Problem => Please work out how many lines in the records below include the word "como", and reply with that number only.

::: Data for this exercise

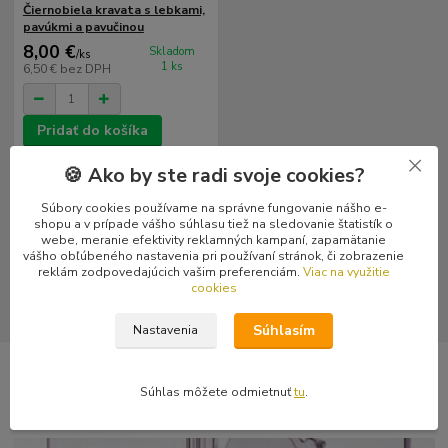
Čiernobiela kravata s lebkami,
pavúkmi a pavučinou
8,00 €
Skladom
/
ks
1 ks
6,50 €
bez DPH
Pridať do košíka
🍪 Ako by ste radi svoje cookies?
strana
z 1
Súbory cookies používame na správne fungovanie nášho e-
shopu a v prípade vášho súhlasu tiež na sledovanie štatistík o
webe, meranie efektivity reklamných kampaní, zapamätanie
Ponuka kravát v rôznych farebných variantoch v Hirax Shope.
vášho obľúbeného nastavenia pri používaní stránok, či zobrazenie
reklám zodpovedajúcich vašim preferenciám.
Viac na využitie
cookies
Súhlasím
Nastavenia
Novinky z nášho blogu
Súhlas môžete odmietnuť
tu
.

::::::
::: Data for this exercise

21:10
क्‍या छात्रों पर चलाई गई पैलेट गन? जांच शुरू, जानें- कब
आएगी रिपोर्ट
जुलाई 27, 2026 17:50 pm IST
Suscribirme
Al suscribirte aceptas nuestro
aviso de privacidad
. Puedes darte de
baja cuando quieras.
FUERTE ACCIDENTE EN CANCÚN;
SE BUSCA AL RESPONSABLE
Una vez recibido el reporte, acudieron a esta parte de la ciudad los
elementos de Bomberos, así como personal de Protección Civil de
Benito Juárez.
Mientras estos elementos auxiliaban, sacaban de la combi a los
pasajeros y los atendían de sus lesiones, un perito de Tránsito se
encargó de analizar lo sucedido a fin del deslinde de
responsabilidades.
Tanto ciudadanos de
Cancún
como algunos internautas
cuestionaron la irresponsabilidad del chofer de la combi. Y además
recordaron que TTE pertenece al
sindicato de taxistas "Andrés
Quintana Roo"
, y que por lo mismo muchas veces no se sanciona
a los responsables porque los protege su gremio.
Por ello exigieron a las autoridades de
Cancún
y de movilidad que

::::::
::: Data for this exercise

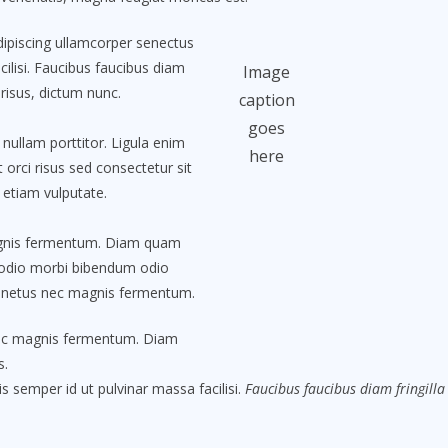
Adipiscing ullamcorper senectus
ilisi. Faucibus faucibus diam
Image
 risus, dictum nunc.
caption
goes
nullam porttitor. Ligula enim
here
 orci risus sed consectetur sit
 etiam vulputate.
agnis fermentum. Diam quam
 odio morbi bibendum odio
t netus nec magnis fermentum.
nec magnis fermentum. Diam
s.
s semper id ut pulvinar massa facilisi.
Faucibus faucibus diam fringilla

::::::

Answer to this exercise => 2